Real Life

Nyree’s pancreatic pledge

The inspiring ‘five percenter’ is on a mission to improve the chances of all those battling this cancer

As one of the only Kiwis to live more than five years past being diagnosed with pancreatic cancer, Nyree Smith is not wasting a second of this precious life.

Last year, she organised the inaugural PanCan Gala, which raised more than $150,000, and the fiercely determined grandmother is dedicating her life to making memories with loved ones and helping other patients.

“When I looked up the statistics and realised how lucky I am, I kept thinking, ‘There must be a reason why I survived’,” says Nyree, 61. “For however long I’ve got left, I want to get out there and kick up enough noise for people to ask questions about their health.”

Nyree’s own shock diagnosis came in September 2017 when routine bloodwork with a new GP revealed she was pre-diabetic with reduced liver function. “I never felt like anything was wrong though,” says Nyree, explaining that pancreatic cancer symptoms such as backache, weight loss and stomach ache are so vague and varied, they often go undiagnosed until it’s too late.

“At the time, I was walking 5km at least three times a week, not drinking much, had just become a grandmother and was enjoying life.”

Despite being convinced she was fine, a follow-up MRI showed the former Tennis Auckland Interclub administrator had pancreatic cancer. An initial surgery to remove the tumour on her pancreas in October 2017 wasn’t successful when mid-operation they discovered it was too close to a major artery.

Chemotherapy came next to shrink the tumour to an operable size, followed by a second successful surgery and another round of chemo.

“In July 2018, they told me I was NED [no evidence detected]. I thought, ‘I’ve kicked this,’ and for the first time looked up statistics and realised how incredibly lucky I was to have had this GP who followed her gut instinct,” says Nyree, who calls herself a five percenter because she now knows that when she was diagnosed, there was only a five percent chance she’d survive five years. Of all major cancers in Aotearoa, pancreatic cancer has the lowest five-year survival rate.

In late 2019, Nyree learned her cancer had returned, this time in her lungs, but she refuses to give up.
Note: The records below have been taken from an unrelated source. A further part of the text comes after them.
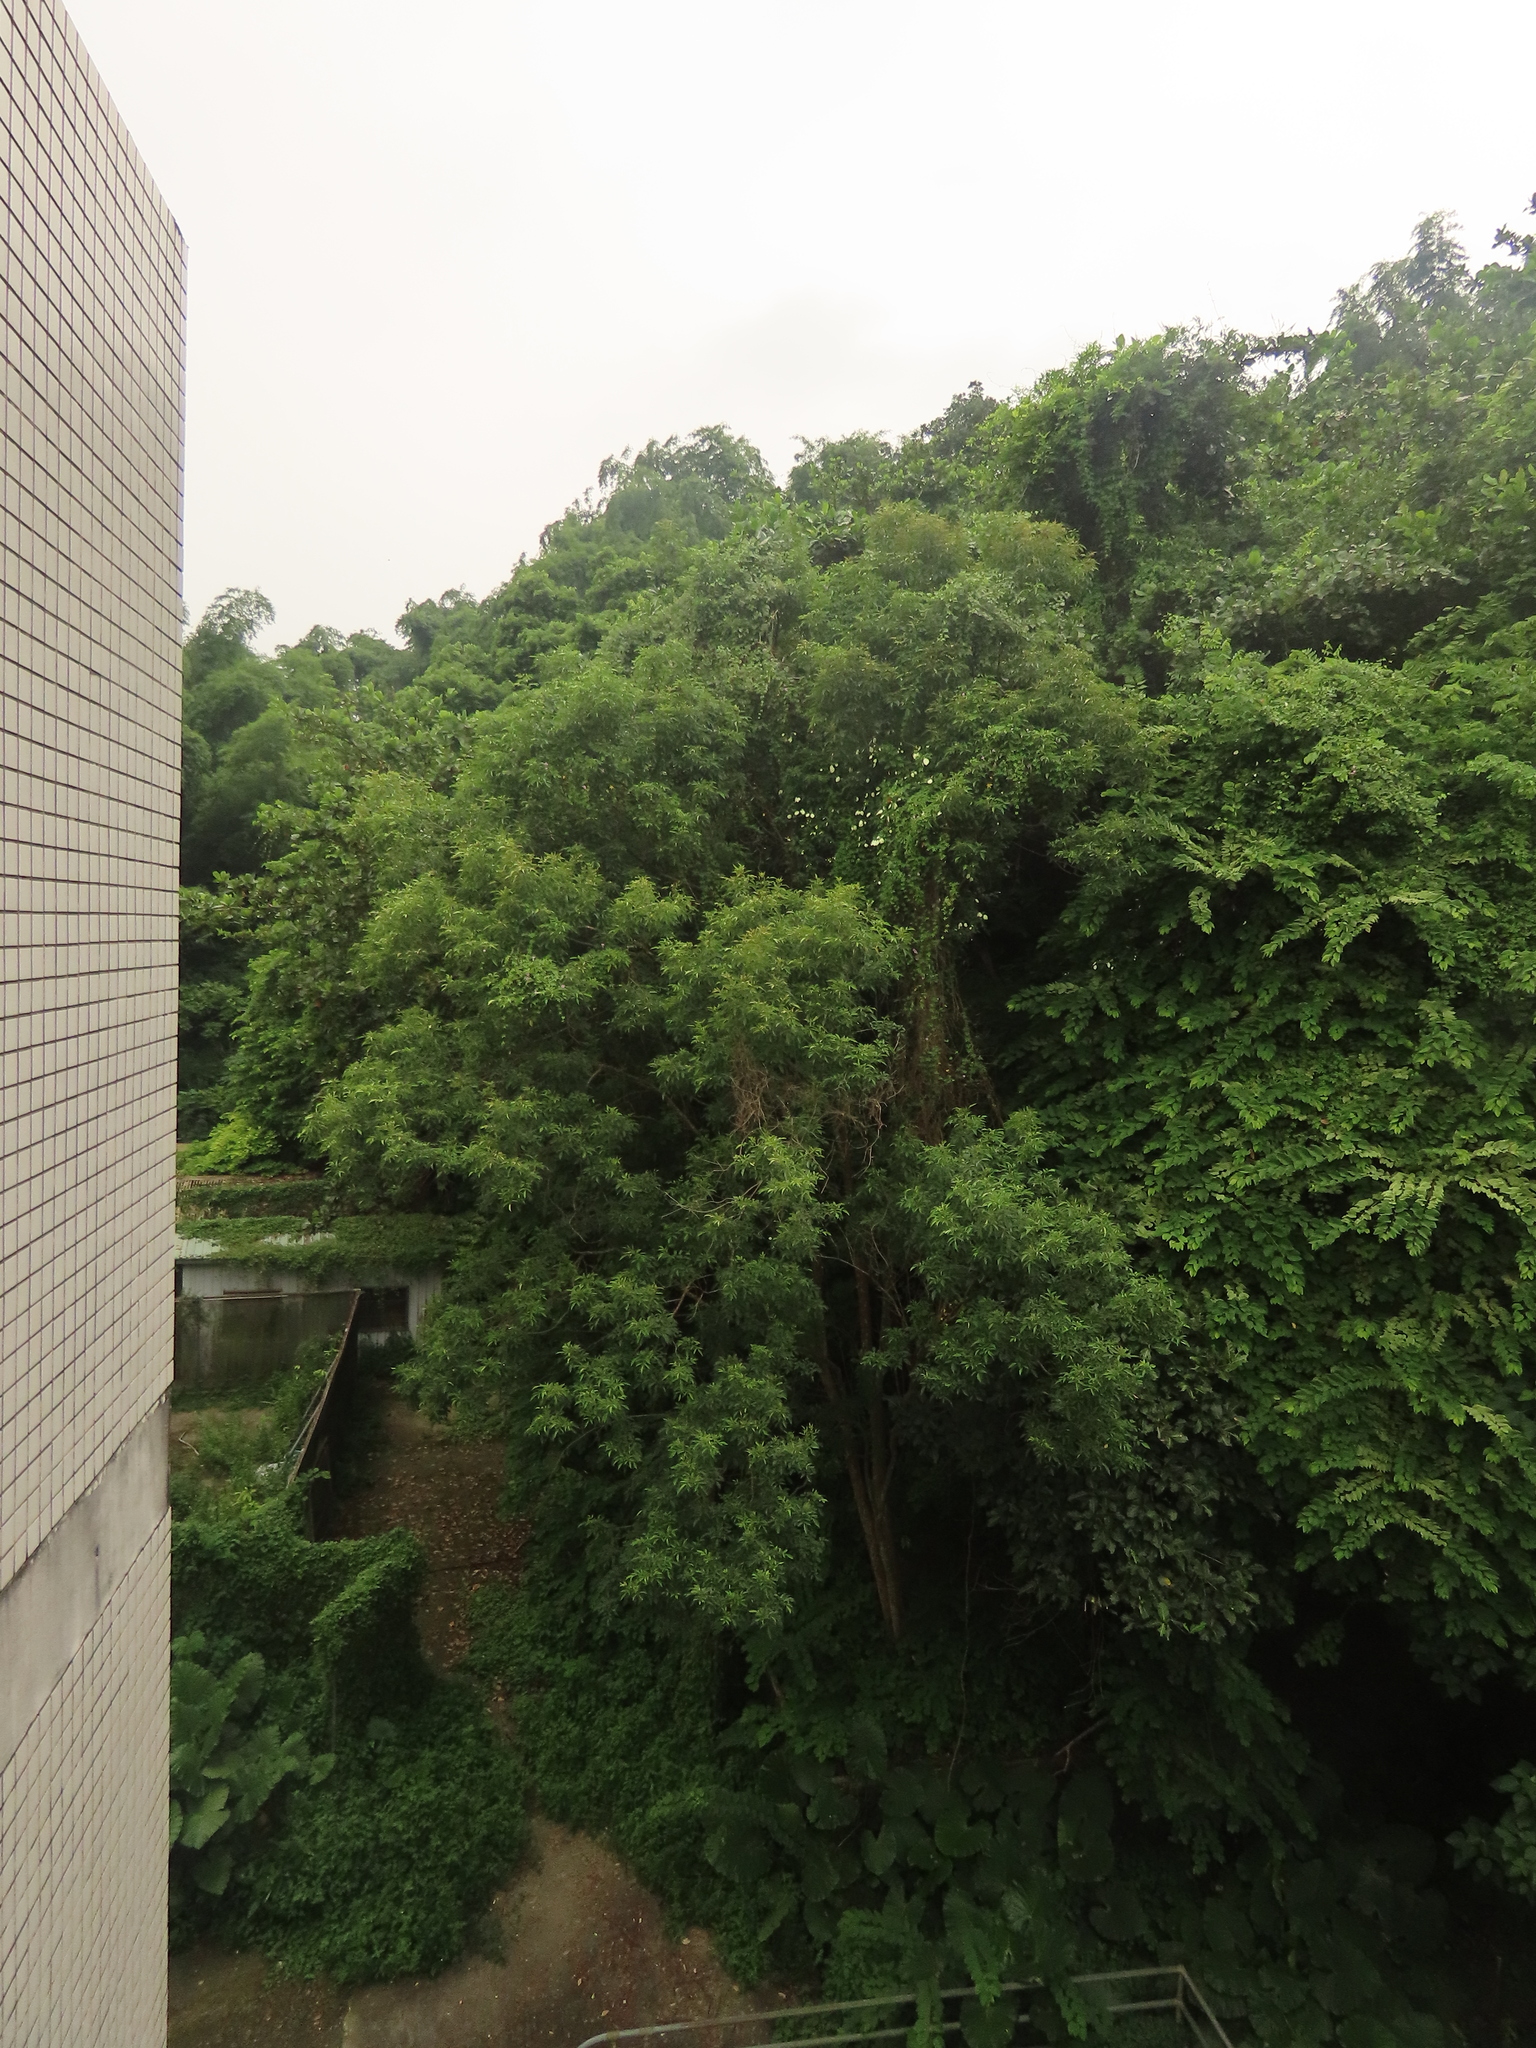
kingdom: Plantae
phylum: Tracheophyta
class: Magnoliopsida
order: Gentianales
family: Rubiaceae
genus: Mussaenda
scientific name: Mussaenda formosana
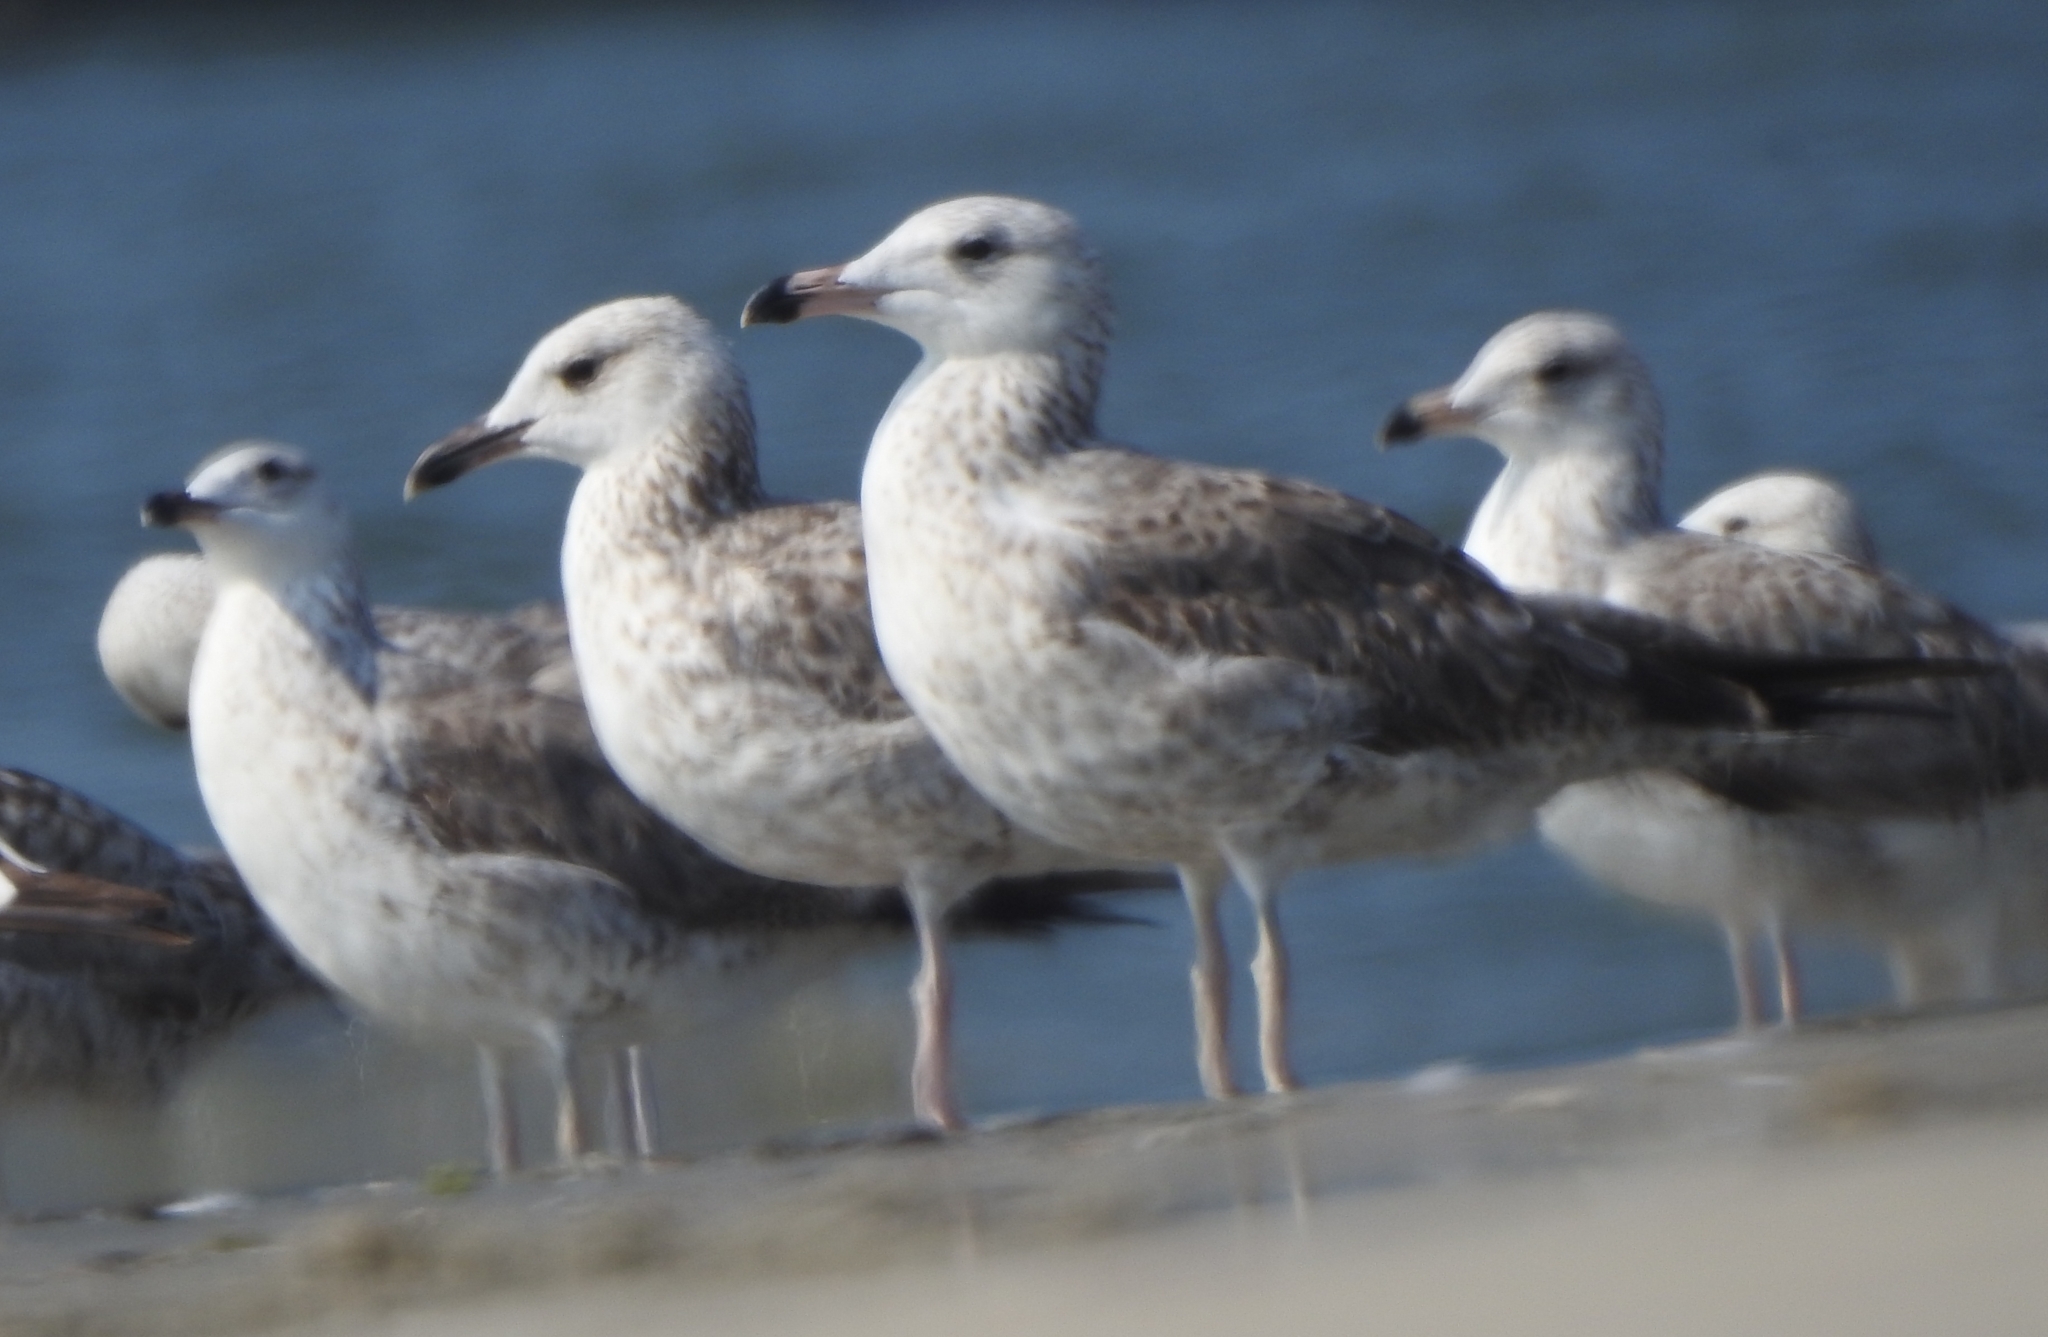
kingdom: Animalia
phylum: Chordata
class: Aves
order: Charadriiformes
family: Laridae
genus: Larus
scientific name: Larus fuscus
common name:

September 2022 marked the five-year milestone since diagnosis and she’s making the most of every moment, despite ongoing chemotherapy.

It was while talking to her beloved niece Ashlyn during a particularly gruelling chemo session that Nyree was inspired to plan the PanCan Gala, a charity evening to raise much-needed funds for research and awareness projects.

“I felt my brain was turning to mush and I needed something to focus on,” explains Nyree.

After much hard work and lots of support from an impressive line-up of sponsors, Nyree and the event committee hosted the first PanCan Gala in November, raising more than $150,000.

Husband Wayne with his gala girl.

“It has given me a huge purpose, some-thing to get up and fight for,” says Nyree, who was also awarded the World Pancreatic Cancer Coalition International Outstanding Volunteer honour for 2022.

Nyree reveals $100,000 of the money they raised has gone to a research grant to stop pancreatic cysts developing into cancer, “so this will truly save lives”, she enthuses.

Reflecting on her journey, Nyree believes cancer has made her “a nicer person”.

“My life now is about making memories for my family and friends,” says Nyree, who’s grateful for the unwavering support of her husband Wayne, 67, son Conrad, 26, and his partner Adam, 36. “When you are faced every day with the fact it might be the last time you travel to somewhere or see someone or do something, everything becomes a little brighter and sharper.

“I think they’re proud of me, and I suppose I’m proud of myself too and the way I’ve handled this disease.”

She is also mum to daughter Leah Bryans, 30, and a gran to Elijah, five, Noah, three, Peyton, one, and six-month-old Wyatt, who live in Canada.

So proud of Nyree! With her rocks, son Conrad (right) and his partner Adam.

Nyree knows nothing is guaranteed, so true to her highly organised nature, she has already planned out every detail of her funeral.

“No one is allowed to wear black. It will be a celebration in the sunshine near the ocean,” she says smiling, adding with her trademark black humour, “One of my best friends reckons he’ll be there to talk and knowing him, he’ll probably knock my urn off the cliff!”

But before then, she has important goals to tick off for the future PanCan Galas.

“The survival rate 20 to 30 years ago for pancreatic cancer and breast cancer were similar, but someone survived long enough to keep fighting to increase the survival rate of breast cancer.

“I want to see the same for pancreatic cancer and if it’s not me, then for others to keep fighting for this,” asserts Nyree.

“My other goal is for the PanCan Gala to become the New Zealand version of the Met Gala. I want to take this horrible, nasty disease and turn it into something magnificent.”